ProcedureTo Regenerate a Key Pair

  1. Remove the broker’s keystore file.

    The file is located as shown in Appendix A, Platform-Specific Locations of Message Queue Data.

  2. Run imqkeytool again.

    The command will generate a new key pair, as described above.

ProcedureTo Enable an SSL-Based Connection Service in the Broker

To enable an SSL-based connection service in the broker, you need to add the corresponding service or services to the imq.service.activelist property.

  1. Open the broker’s instance configuration file.

    The instance configuration file is located in a directory identified by the name of the broker instance (instanceName) with which the configuration file is associated (see Appendix A, Platform-Specific Locations of Message Queue Data):

  2. Add an entry (if one does not already exist) for the imq.service.activelist property and include the desired SSL-based service(s) in the list.
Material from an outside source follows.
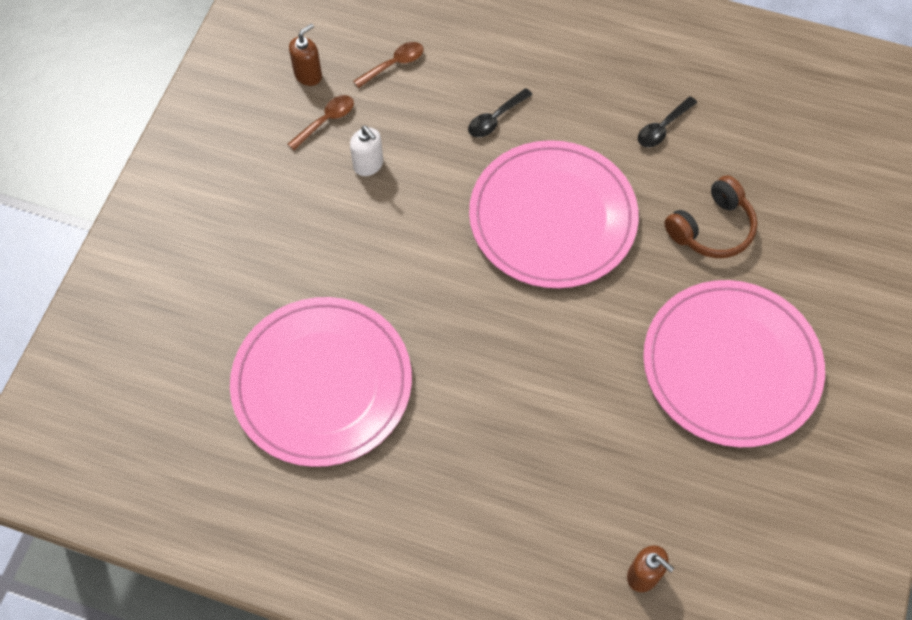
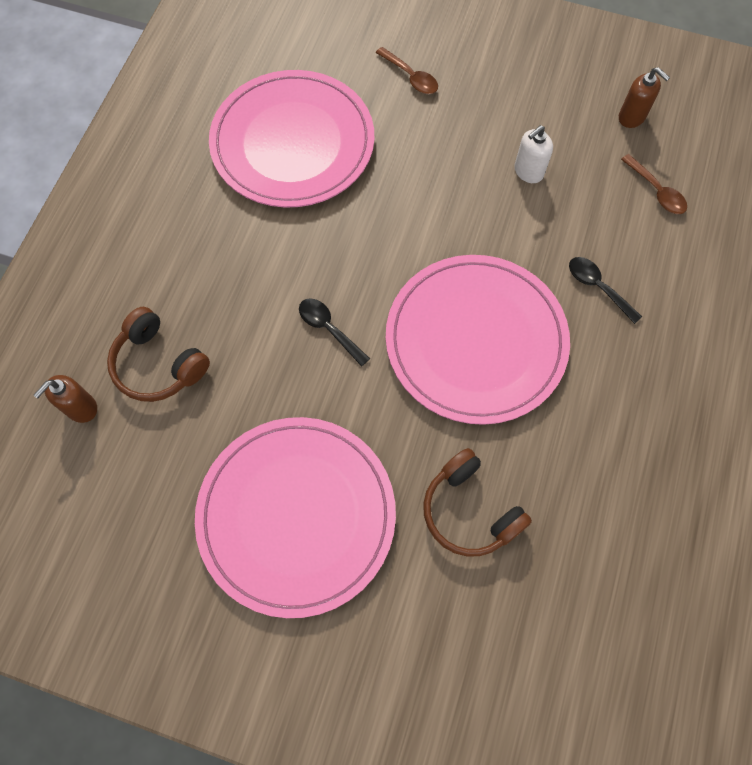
camera: 90 degrees right, 5 degrees up
(326, 121) = (577, 134): brown spoon -> brown spoon (411, 77)
(591, 501) = (158, 364): none -> brown headphones
(662, 128) = (605, 465): black spoon -> black spoon (329, 329)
    By default, the property includes the jms and admin connection services. Add the SSL-based service or services you wish to activate (ssljms, ssladmin, or both):


    Note –

    The SSL-based cluster connection service is enabled using the imq.cluster.transport property rather than the imq.service.activelist property (see Cluster Connection Service Properties). To enable SSL for RMI-based JMX connectors, see SSL-Based JMX Connections.

  3. Save and close the instance configuration file.

ProcedureTo Start the Broker

Start the broker, providing the key store password.

Note –

When you start a broker or client with SSL, you may notice a sharp increase in CPU usage for a few seconds. This is because the JSSE (Java Secure Socket Extension) method, which Message Queue uses to generate random numbers, takes a significant amount of time to create the initial random number seed. Once the seed is created, the CPU usage level will drop to normal.

  1. Start the broker, providing the keystore password.

    Put the keystore password in a password file, as described in Password Files and set the imq.passfile.enabled property to true. You can now do one of the following:

    • Pass the location of the password file to the imqbrokerd command:

      imqbrokerd -passfile /passfileDirectory/passfileName

    • Start the broker without the -passfile option, but specify the location of the password file using the following two broker configuration properties:


  2. If you are not using a password file, enter the keystore password at the prompt.


    You are prompted for the keystore passwrd.